1 貝層剥取断面(東金市・大網白里市養安寺遺跡) 観察記録3Dモデル

貝層剥取断面(東金市・大網白里市養安寺遺跡) 観察記録3Dモデル

縄文中期、北斜面貝層(SS009)、貝層断面B

主にチョウセンハマグリ、ダンベイキサゴ、フジノハナガイから構成される。

膨大な土器(メインは加曽利EⅡ式土器)とともに石器、骨角歯牙貝製品、コハク等出土。

貝層の最大層厚1.92m、傾斜角40度のガリーに堆積。

撮影場所:千葉県立中央博物館令和2年度企画展「ちばの縄文」 

撮影月日:2020.11.13 

3Dモデル写真測量ソフト 3DF Zephyr で生成 v5.009 processing 109 images


展示の様子


展示の様子


説明パネル


3Dモデルの動画

2 メモ

ア 谷壁原面の傾斜と平行に貝層が堆積している様子が表面凹凸模様の傾斜からわかります。

イ 貝殻や他の品は斜面上から投棄されたことがわかります。

ウ 剥取面の凹凸は貝殻とそれ以外の堆積物(土)の分量比の違いを表現していて、貝殻が集中的に投棄された時期と土壌が堆積する時期が交互に繰り返していたことなどの集落活動変動を示していると考えられます。

エ 発掘調査報告書に貝層の詳しい記述があり、別記事でさらに検討することにします。

オ 局所的な急傾斜V字谷(ガリー)を埋めるように発達する斜面貝層という事象は、同時期近隣の有吉北貝塚の斜面貝層と事象が似ています。
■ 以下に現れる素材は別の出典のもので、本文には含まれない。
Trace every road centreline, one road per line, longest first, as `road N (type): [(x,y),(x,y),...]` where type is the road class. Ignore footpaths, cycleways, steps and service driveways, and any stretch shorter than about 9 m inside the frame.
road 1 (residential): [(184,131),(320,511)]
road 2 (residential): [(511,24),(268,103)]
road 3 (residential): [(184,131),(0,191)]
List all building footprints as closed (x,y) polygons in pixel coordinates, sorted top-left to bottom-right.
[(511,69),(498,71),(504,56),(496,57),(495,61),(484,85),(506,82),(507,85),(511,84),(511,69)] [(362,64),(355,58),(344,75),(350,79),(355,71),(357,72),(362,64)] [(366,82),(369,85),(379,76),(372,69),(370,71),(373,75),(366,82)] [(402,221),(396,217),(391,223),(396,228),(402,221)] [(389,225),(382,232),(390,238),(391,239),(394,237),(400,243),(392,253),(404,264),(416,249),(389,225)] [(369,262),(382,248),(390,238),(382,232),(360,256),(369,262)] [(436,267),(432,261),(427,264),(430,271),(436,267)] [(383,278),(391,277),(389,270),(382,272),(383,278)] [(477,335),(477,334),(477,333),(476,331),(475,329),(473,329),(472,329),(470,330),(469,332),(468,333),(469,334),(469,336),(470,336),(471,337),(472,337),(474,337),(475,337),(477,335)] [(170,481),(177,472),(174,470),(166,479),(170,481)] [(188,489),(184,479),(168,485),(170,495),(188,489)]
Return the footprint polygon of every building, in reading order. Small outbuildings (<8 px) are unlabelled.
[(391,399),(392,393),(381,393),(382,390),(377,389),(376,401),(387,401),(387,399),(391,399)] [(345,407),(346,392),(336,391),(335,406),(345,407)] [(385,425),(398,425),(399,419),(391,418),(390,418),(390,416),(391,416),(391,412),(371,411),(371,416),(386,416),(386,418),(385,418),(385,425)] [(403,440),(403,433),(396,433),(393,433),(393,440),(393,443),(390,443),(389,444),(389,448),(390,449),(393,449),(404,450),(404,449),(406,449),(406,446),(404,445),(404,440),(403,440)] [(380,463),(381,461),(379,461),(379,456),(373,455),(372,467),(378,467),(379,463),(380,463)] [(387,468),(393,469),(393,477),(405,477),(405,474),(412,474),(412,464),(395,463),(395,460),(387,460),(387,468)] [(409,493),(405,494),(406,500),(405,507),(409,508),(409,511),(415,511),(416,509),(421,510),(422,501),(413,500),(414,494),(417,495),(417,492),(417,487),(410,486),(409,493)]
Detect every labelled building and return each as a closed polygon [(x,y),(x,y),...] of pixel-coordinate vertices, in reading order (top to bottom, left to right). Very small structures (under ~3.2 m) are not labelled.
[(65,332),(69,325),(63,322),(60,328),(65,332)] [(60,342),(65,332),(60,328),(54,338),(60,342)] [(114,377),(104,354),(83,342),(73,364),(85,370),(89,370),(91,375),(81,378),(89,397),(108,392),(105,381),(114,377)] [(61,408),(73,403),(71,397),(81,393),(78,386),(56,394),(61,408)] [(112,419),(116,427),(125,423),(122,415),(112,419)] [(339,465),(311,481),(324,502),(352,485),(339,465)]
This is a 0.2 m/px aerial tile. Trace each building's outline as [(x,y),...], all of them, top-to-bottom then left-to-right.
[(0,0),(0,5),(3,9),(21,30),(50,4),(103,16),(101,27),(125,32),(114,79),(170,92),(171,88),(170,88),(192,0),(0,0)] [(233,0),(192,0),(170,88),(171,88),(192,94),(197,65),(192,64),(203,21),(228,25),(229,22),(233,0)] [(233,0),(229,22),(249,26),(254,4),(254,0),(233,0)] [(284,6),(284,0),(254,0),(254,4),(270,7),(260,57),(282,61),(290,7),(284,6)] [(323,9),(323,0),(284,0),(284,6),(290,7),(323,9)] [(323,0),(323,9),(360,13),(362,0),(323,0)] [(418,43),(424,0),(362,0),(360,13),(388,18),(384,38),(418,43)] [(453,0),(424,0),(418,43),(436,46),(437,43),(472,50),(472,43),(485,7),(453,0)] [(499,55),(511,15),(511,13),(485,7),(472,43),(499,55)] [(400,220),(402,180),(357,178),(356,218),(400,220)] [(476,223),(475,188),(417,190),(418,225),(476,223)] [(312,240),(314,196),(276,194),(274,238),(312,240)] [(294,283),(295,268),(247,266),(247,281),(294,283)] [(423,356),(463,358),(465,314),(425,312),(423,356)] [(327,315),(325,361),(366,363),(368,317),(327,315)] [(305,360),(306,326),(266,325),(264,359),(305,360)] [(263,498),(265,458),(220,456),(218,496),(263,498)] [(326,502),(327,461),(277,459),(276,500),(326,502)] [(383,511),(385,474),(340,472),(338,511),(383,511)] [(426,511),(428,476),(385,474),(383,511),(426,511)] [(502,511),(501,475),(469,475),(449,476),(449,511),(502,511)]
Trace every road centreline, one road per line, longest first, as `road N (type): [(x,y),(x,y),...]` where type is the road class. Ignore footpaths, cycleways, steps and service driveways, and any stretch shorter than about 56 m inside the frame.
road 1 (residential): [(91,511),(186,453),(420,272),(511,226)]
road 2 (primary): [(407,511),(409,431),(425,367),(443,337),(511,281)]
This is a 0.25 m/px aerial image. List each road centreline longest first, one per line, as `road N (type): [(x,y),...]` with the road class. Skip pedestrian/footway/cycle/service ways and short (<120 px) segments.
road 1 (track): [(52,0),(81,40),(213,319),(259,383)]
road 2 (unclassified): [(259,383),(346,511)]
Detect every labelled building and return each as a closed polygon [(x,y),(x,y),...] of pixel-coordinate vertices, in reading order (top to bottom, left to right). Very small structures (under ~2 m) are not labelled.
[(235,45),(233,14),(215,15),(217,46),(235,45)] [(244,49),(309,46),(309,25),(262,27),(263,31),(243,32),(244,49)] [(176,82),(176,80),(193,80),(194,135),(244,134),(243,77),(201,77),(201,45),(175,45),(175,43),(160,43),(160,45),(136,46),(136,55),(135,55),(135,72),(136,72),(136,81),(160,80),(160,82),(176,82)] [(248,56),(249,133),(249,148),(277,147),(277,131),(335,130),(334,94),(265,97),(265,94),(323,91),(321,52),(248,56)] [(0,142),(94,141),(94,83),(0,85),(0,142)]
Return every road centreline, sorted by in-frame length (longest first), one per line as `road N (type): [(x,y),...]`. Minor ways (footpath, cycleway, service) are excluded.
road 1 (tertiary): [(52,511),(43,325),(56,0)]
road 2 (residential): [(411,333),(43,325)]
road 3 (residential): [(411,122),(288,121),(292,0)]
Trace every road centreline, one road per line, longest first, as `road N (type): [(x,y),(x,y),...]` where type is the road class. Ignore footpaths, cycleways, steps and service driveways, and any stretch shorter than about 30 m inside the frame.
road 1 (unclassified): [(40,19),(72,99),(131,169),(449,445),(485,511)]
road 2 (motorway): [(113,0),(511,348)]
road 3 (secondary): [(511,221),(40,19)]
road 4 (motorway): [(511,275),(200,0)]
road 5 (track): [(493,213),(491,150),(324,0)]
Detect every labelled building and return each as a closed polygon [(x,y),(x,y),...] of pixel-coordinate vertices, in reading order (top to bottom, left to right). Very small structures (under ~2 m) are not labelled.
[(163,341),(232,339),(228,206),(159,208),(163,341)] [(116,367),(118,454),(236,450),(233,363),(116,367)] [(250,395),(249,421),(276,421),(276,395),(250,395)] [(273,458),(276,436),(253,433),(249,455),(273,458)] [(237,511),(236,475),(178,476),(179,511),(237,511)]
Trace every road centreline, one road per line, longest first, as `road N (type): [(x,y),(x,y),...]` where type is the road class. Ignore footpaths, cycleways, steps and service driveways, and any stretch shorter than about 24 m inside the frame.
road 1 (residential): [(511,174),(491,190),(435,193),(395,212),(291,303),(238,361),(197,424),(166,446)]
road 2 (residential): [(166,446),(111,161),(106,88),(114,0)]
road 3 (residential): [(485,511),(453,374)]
有吉北貝塚斜面貝層の学習では、それが加曽利EⅡ式期頃の人口急増→薪・樹木需要急増→集落付近裸地拡大→ガリー発達→台地集落存立の危機→ガリー発達阻止のための土木的・祭祀的対応としての貝殻・廃用生活品投棄という因果関係を空想しました。このような空想が同じように養安寺遺跡にも当てはまるものかどうか、今後学習を深めることにします。